I have already gone over every single cap in the whole unit. I ended up having to replace roughly 3/5th of them, but the rest look fine and tested very good. I suppose there are some freak occurrences of caps the look perfect and test perfect but are bad, but I kind of doubt it; I'm not a fan of shotgun replacing caps.


--- Quote ---Q1: What made you suspect it was the motor in the first place?    Is there something else, like the motor itself directly emitting a matching noise?

--- End quote ---

Ok. I think I miscommunicated a little bit here. If you can humor me for a moment I'll try to explain.

There are two motors; the first motor is the one I'm currently working on. I know the noise is coming from the motor because it sounded good until the original motor went bad. The oil dried up and the brush contacting surfaces got too dirty and it turned into a resistor and started creating a big old humming sound. I was able to confirm it was the motor by whacking it and the noise went away; pretty cut and dry.

So I removed the motor and took it apart and cleaned it out and replenished the oil in the reservoir. I reinstalled the motor and it was more or less okay.

Then I found an NOS motor for sale and bought it and installed it. It sounded fine for awhile and then things started to sound noisy.

At this point, I'm only assuming that it's the motor getting noisy (I think it's a fairly good bet), and that the old motor refurbished (or new one, whatever) would sound better.

So fast-forward to now, and I'm going to put the old motor back together again, but I measured the caps and they seem out of spec based on what I have to measure them.

I can just put it back together, but I'd rather refresh the caps inside the motor, and maybe improve them a little bit. I reckon that some good MLCC caps might be a little lower ESR and more stable at the low voltages I'm dealing with than the original disc caps. Why not, right?

Now, you might be right, there might be a whole nother issue I don't know about yet. It's possible that one of the remaining 2/5th of the caps bit the dust unexpectedly in the past year or so, or one of the transistors went noisy.
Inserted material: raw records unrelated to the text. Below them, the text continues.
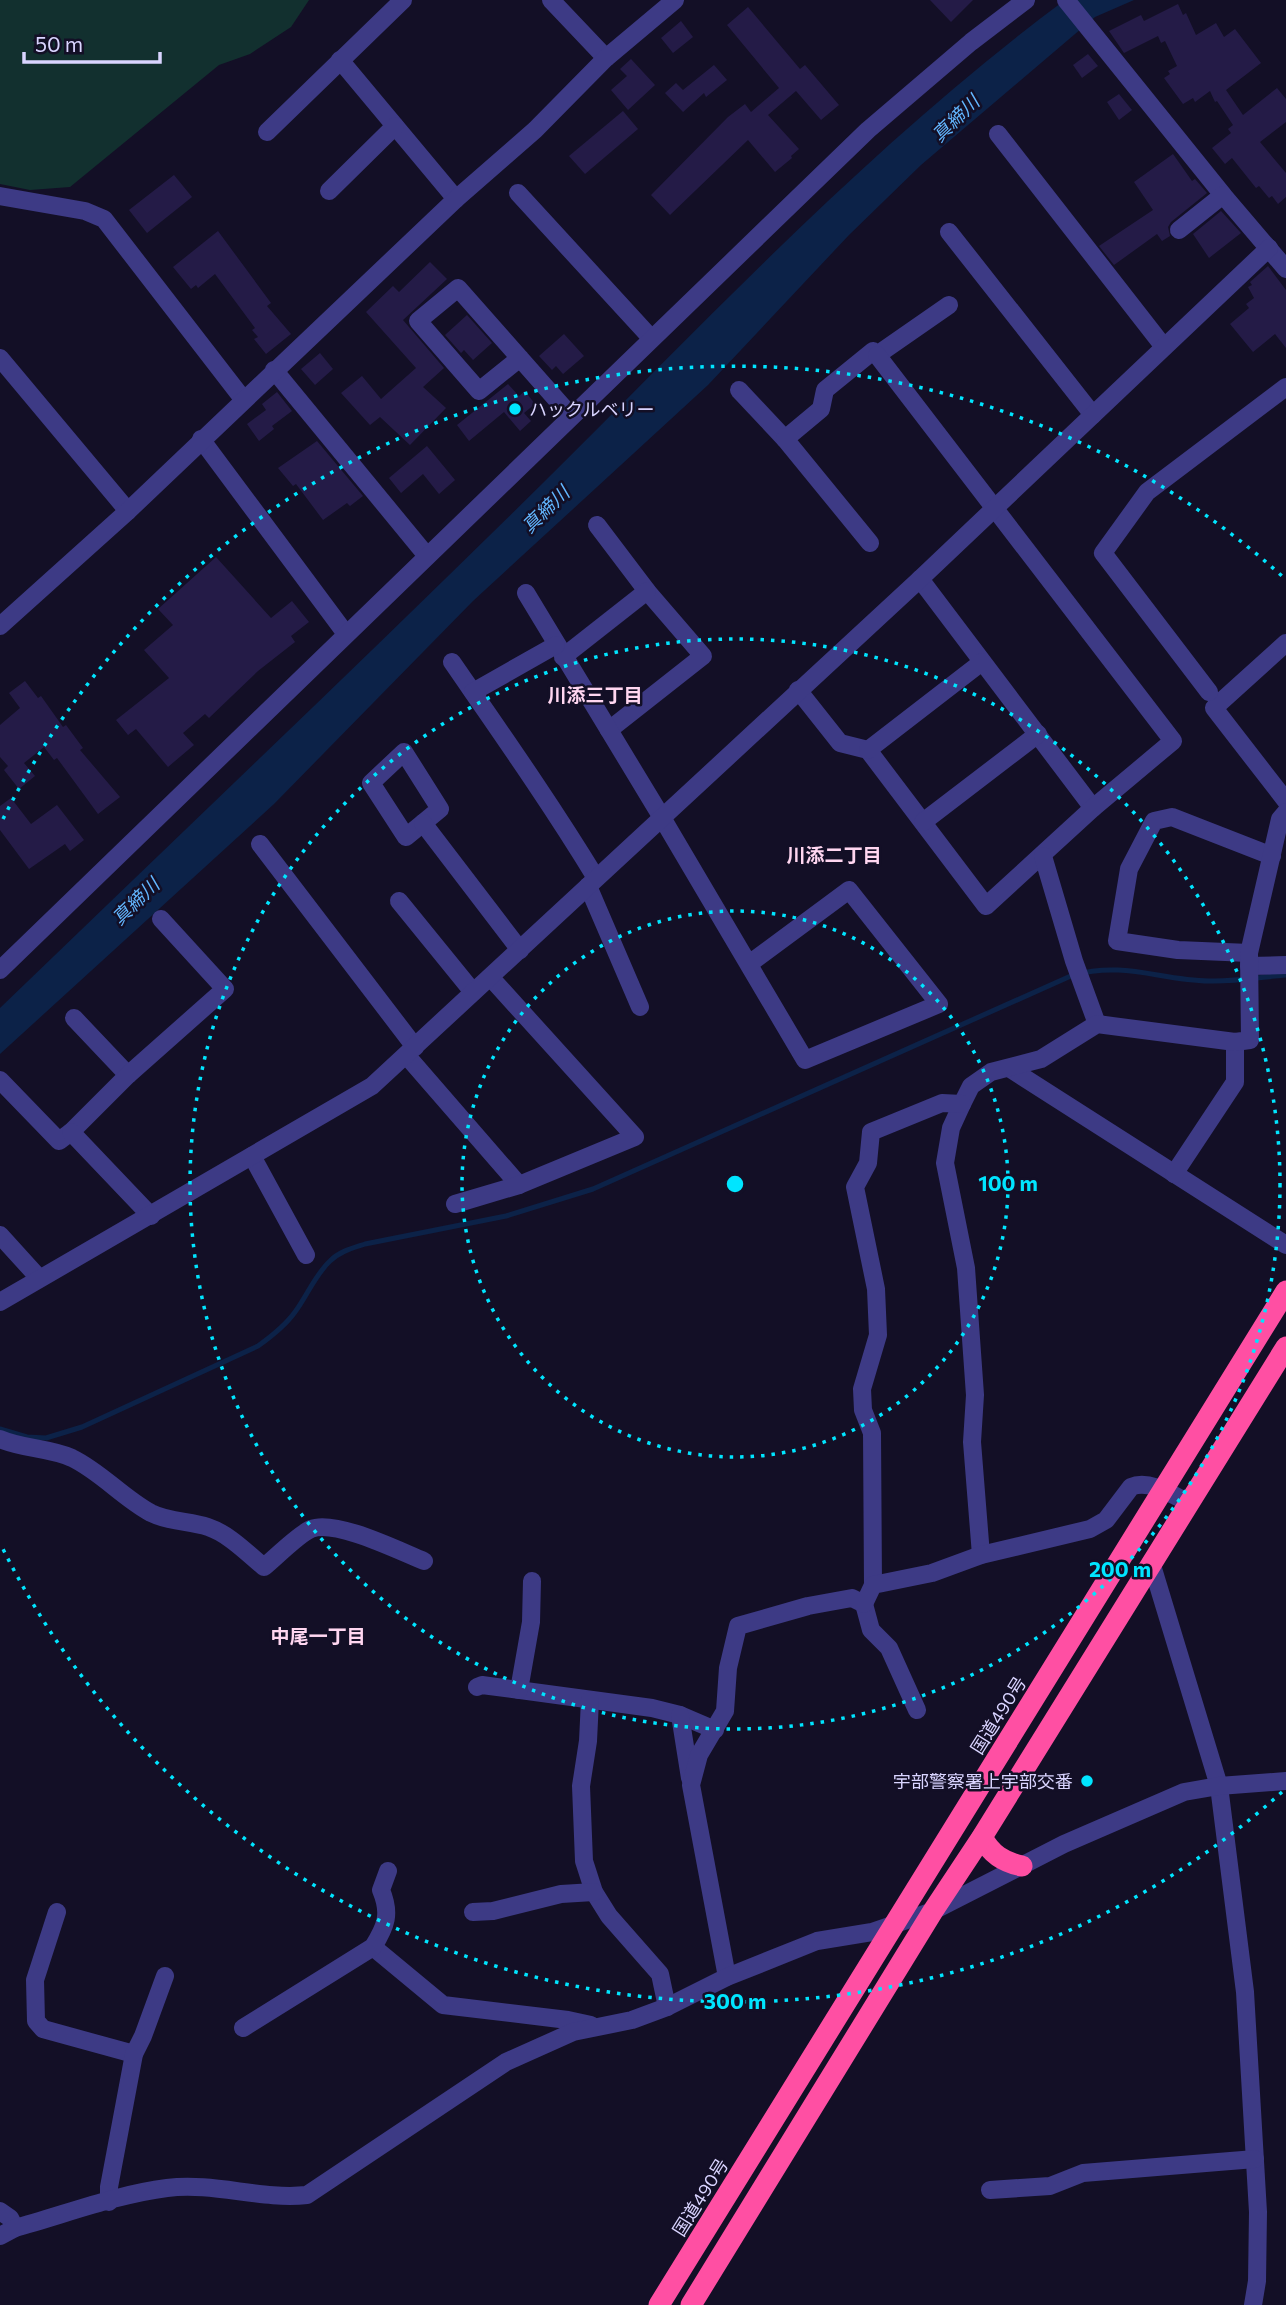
<svg xmlns="http://www.w3.org/2000/svg" width="1286" height="2305" viewBox="0 0 1286 2305" font-family="Commissioner,'Noto Sans JP',sans-serif">
<style>
.green{fill:#12302f}
.water{fill:#0c2248}
.lines{fill:none;stroke-linecap:round;stroke-linejoin:round}
.stream{stroke:#0c2248;stroke-width:5}
.building{fill:#241b47}
.minor{stroke:#3d3a85;stroke-width:18}
.highway{stroke:#ff4fa3;stroke-width:21}
.ring{fill:none;stroke:#00e5ff;stroke-width:3.5;stroke-dasharray:3.5 7}
.poi-dot{fill:#00e5ff;stroke:#130f26;stroke-width:2.5}
.labels{text-anchor:middle;dominant-baseline:central;stroke-width:5;stroke-linejoin:round;paint-order:stroke}
.poi-label{font-size:18px;fill:#d9d4ff;stroke:#130f26;text-anchor:start}
.street-label{font-size:18px;fill:#d9d4ff;stroke:#130f26}
.water-label{font-size:19px;font-style:italic;fill:#62b6ff;stroke:#130f26}
.neighbourhood-label{font-size:19px;font-weight:bold;fill:#ffd6f0;stroke:#130f26}
.centre{fill:#00e5ff;stroke:#130f26;stroke-width:3.5}
.ring-label{font-size:21px;text-anchor:middle;font-weight:bold;fill:#00e5ff;stroke:#130f26;stroke-width:5;stroke-linejoin:round;paint-order:stroke}
</style>
<rect width="100%" height="100%" fill="#130f26"/>
<polygon class="green" points="0,0 309,0 291,27 250,54 219,65 70,187 30,190 0,184"/>
<path class="water" d="M 1065,0 L 1134,0 L 1095,17 L 921,165 L 849,235 L 708,385 L 473,601 L 274,804 L 0,1054 L 0,1008 C 182,832 366,658 546,480 C 713,314 875,141 1065,0 Z"/>
<g class="lines">
<path class="stream" d="M 0,1429 L 27,1437 L 46,1438 L 82,1427 L 258,1346 C 272,1336 285,1326 295,1312 C 307,1296 315,1275 330,1261 C 340,1251 353,1248 365,1244 L 506,1216 L 593,1189 L 1073,975 C 1125,961 1159,980 1209,981 C 1234,982 1261,977 1286,975"/>
</g>
<g class="building">
<polygon points="930,0 973,0 951,22"/>
<polygon points="1178,4 1183,15 1186,13 1196,35 1216,23 1224,37 1235,29 1261,63 1226,90 1243,115 1277,88 1286,99 1286,122 1260,142 1286,173 1286,197 1278,204 1272,196 1269,198 1259,186 1256,188 1232,158 1225,164 1212,148 1231,133 1228,129 1233,125 1217,101 1215,102 1210,91 1195,102 1193,98 1183,104 1164,78 1170,74 1168,71 1177,66 1165,41 1161,43 1158,36 1124,53 1109,31 1141,15 1144,21"/>
<polygon points="748,7 800,69 805,65 839,105 821,120 796,91 768,115 799,149 791,156 792,158 775,172 748,140 670,215 651,195 728,117 745,104 751,112 779,88 727,25"/>
<polygon points="681,21 693,37 673,53 661,38"/>
<polygon points="1088,54 1098,66 1082,78 1073,65"/>
<polygon points="631,59 655,85 628,110 611,90 627,76 620,69"/>
<polygon points="714,65 727,80 706,97 704,93 683,112 665,93 676,83 683,90"/>
<polygon points="1119,94 1132,110 1119,120 1107,102"/>
<polygon points="623,111 638,129 585,174 569,156"/>
<polygon points="1173,154 1192,181 1195,179 1207,193 1171,222 1168,227 1170,236 1162,241 1157,234 1114,265 1099,246 1153,210 1134,182"/>
<polygon points="174,175 192,197 147,233 129,210"/>
<polygon points="1221,211 1241,233 1209,258 1193,234"/>
<polygon points="218,231 271,303 267,306 291,334 266,354 254,339 258,337 252,330 255,328 215,274 198,288 196,285 191,289 173,267"/>
<polygon points="430,262 447,279 403,320 444,368 423,387 446,408 410,445 380,417 370,425 341,393 362,376 381,399 416,368 366,312 393,286 399,292"/>
<polygon points="1268,266 1286,290 1286,348 1275,334 1253,352 1230,324 1249,308 1246,304 1254,298 1248,287 1252,285 1250,282"/>
<polygon points="467,315 492,343 473,360 464,350 461,353 445,335"/>
<polygon points="564,334 584,356 563,374 556,366 552,370 539,356"/>
<polygon points="320,353 333,369 315,385 301,369"/>
<polygon points="508,384 519,396 525,391 535,404 524,413 531,421 520,431 504,412 469,441 457,425"/>
<polygon points="277,392 292,411 272,426 274,429 259,441 247,424 266,410 262,404"/>
<polygon points="317,441 363,496 350,506 347,503 323,520 296,484 293,486 278,468"/>
<polygon points="427,446 455,480 439,494 423,474 401,493 389,478"/>
<polygon points="216,557 271,618 292,601 309,622 291,636 295,642 258,671 209,718 205,714 183,733 194,745 168,767 136,729 128,735 116,720 169,678 144,650 173,625 158,609"/>
<polygon points="25,681 38,698 41,696 63,727 66,725 83,748 80,750 120,797 98,814 57,758 54,760 44,747 24,763 35,776 19,789 4,770 8,766 0,757 0,725 20,708 9,693"/>
<polygon points="11,798 31,824 57,805 84,840 70,851 65,844 29,869 0,830 0,806"/>
</g>
<g class="lines">
<g class="minor">
<polyline points="551,0 606,58"/>
<polyline points="1066,0 1223,195 1286,269"/>
<polyline points="340,60 456,199"/>
<polyline points="267,132 403,0"/>
<polyline points="998,134 1164,347"/>
<polyline points="329,191 395,126"/>
<polyline points="518,193 651,338"/>
<polyline points="0,196 85,211 104,219 243,399"/>
<polyline points="1179,230 1223,195"/>
<polyline points="949,232 1093,415"/>
<polyline points="0,358 128,511"/>
<polyline points="520,358 479,391 418,321 458,288 571,416"/>
<polyline points="274,370 427,556"/>
<polyline points="739,390 785,439"/>
<polyline points="201,439 346,634"/>
<polyline points="597,525 647,591 703,656 609,730"/>
<polyline points="870,543 785,439 821,409 825,390 873,351 877,355 949,305"/>
<polyline points="920,579 1093,808"/>
<polyline points="526,593 661,816 805,1060 939,1004 849,890 749,964"/>
<polyline points="0,626 128,511 456,199 535,130 606,58 675,0"/>
<polyline points="1286,643 1214,708 1286,801"/>
<polyline points="563,657 647,591"/>
<path d="M 452,662 C 501,733 551,804 596,878"/>
<polyline points="798,690 840,743 868,750 986,906 1093,808 1173,741 877,355"/>
<polyline points="473,692 556,645"/>
<polyline points="1209,692 1103,553 1147,492 1286,387"/>
<polyline points="868,750 982,662"/>
<polygon points="404,752 440,809 406,837 371,783"/>
<polyline points="923,822 1038,734"/>
<polyline points="423,823 520,950"/>
<polyline points="260,844 415,1047"/>
<polyline points="1043,856 1074,961 1097,1024"/>
<polyline points="588,886 640,1007"/>
<polyline points="399,901 473,992"/>
<polyline points="1249,953 1178,950 1117,941 1129,869 1154,821 1172,817 1272,856"/>
<polyline points="1249,966 1286,965"/>
<polyline points="0,970 868,130 971,42 1026,0"/>
<polyline points="74,1018 128,1075"/>
<polyline points="407,1056 519,1185"/>
<polyline points="1009,1068 1286,1245"/>
<polyline points="0,1080 59,1141 71,1132 128,1075 225,989 161,919"/>
<polyline points="71,1132 151,1216"/>
<polyline points="252,1156 306,1255"/>
<polyline points="1174,1174 1235,1082 1235,1042"/>
<polyline points="455,1204 519,1185 635,1137 491,978"/>
<polyline points="0,1235 39,1278"/>
<polyline points="0,1302 372,1086 920,579 1269,248"/>
<path d="M 0,1439 C 23,1449 50,1448 72,1458 C 101,1472 123,1498 151,1513 C 169,1522 189,1521 208,1527 C 229,1534 247,1553 264,1567 C 275,1558 300,1533 311,1529 C 335,1519 399,1551 424,1561"/>
<polyline points="981,1555 972,1442 975,1395 966,1268 945,1163 951,1128 962,1104 971,1086 991,1072 1041,1059 1097,1024 1235,1042 1250,1040 1249,953 1280,819 1286,812"/>
<polyline points="1151,1562 1219,1786 1245,1992 1258,2212 1257,2281 1253,2305"/>
<polyline points="873,1585 872,1433 863,1410 862,1389 878,1335 876,1289 855,1187 868,1163 871,1132 942,1103 962,1104"/>
<polyline points="864,1604 871,1630 889,1648 917,1710"/>
<polyline points="477,1687 482,1685 652,1708 680,1715 715,1730"/>
<polyline points="519,1690 531,1622 532,1581"/>
<polyline points="590,1700 588,1741 581,1786 584,1861 594,1892 609,1916 660,1974 667,2007"/>
<polyline points="680,1715 690,1778"/>
<polyline points="57,1912 35,1980 36,2021 43,2029 134,2054"/>
<polyline points="473,1912 493,1911 561,1894 594,1892"/>
<polyline points="373,1947 443,2005 568,2020 591,2025"/>
<path d="M 727,1977 L 691,1785 L 699,1755 L 725,1711 L 728,1668 L 738,1626 L 808,1606 L 852,1598 L 864,1604 L 873,1585 L 932,1573 L 981,1555 L 1090,1529 L 1106,1520 L 1131,1487 C 1149,1479 1173,1495 1189,1503"/>
<path d="M 243,2028 L 373,1947 C 386,1926 391,1914 381,1890 L 388,1871"/>
<polyline points="990,2190 1050,2186 1083,2173 1255,2159"/>
<polyline points="109,2202 109,2187 134,2054 143,2036 165,1976"/>
<polyline points="0,2211 10,2218 15,2228"/>
<path d="M 0,2236 L 15,2228 C 63,2215 118,2194 167,2188 C 214,2182 261,2200 307,2195 L 506,2062 L 573,2032 L 632,2020 L 667,2007 L 727,1977 L 817,1941 L 872,1932 L 933,1911 L 1064,1844 L 1184,1792 L 1219,1786 L 1286,1781"/>
</g>
<g class="highway">
<path d="M 982,1837 C 991,1854 1003,1862 1022,1866"/>
<polyline points="659,2305 1286,1291"/>
<polyline points="691,2305 933,1911 982,1837 1286,1347"/>
</g>
</g>
<g class="ring">
<circle cx="735" cy="1184" r="273"/>
<circle cx="735" cy="1184" r="545"/>
<path d="M1282 1792A818 818 0 0 1 3 1549M3 819A818 818 0 0 1 1282 576"/>
</g>
<g class="poi-dot">
<circle cx="515" cy="409" r="7"/>
<circle cx="1087" cy="1781" r="7"/>
</g>
<g class="labels">
<g class="poi-label">
<text x="529" y="409">ハックルベリー</text>
<text x="1073" y="1781" text-anchor="end">宇部警察署上宇部交番</text>
</g>
<g class="street-label">
<text transform="translate(998 1715) rotate(-58)">国道490号</text>
<text transform="translate(700 2197) rotate(-58)">国道490号</text>
</g>
<g class="water-label">
<text transform="translate(955 118) rotate(-44)">真締川</text>
<text transform="translate(545 509) rotate(-44)">真締川</text>
<text transform="translate(135 901) rotate(-44)">真締川</text>
</g>
<g class="neighbourhood-label">
<text x="595" y="694">川添三丁目</text>
<text x="834" y="854">川添二丁目</text>
<text x="318" y="1635">中尾一丁目</text>
</g>
</g>
<circle cx="735" cy="1184" r="10" class="centre"/>
<g class="ring-label">
<text x="1008" y="1191">100 m</text>
<text x="1120" y="1577">200 m</text>
<text x="735" y="2009">300 m</text>
</g>
<path d="M24 52v10h136v-10" fill="none" stroke="#d9d4ff" stroke-width="3.5"/>
<text x="35" y="52" font-size="21" fill="#d9d4ff" stroke="#130f26" stroke-width="5" paint-order="stroke">50 m</text>
</svg>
--- Quote ---Q2: Are you listening directly to the output of the tape player, or do you have an external amplifier plugged in?  Have you confirmed that this external amplifier isn't the culprit?
--- End quote ---

The amp is fine. I rebuilt it completely and it sounds great. I double checked the inputs with other sources and everything is clean and perfect. The noise is specific to the cassette deck, and it's very obvious that it's tape deck noise; for starters, it doesn't happen until I press play on the tape deck; just putting the amp on and turning the volume all the way up there is zero perceivable noise, it's a black hole


--- Quote --- Your schematic shows a discrete DC-DC converter, but not all of the device is using that, so I'd measure the voltage on the capacitors both before it (top-right of schem, C801, C802, C803, etc) and after it (top-left C804-C808)
--- End quote ---

I rebuilt the DC-DC converter because it had a bad transistor. The other ones were perfect on a curve tracer. Again, all the bad caps were completely replaced.


--- Quote ---If you don't own an oscilloscope then in your case it's possible to cheat
--- End quote ---

Sure of course I have a scope, but I also replaced all the bad caps already.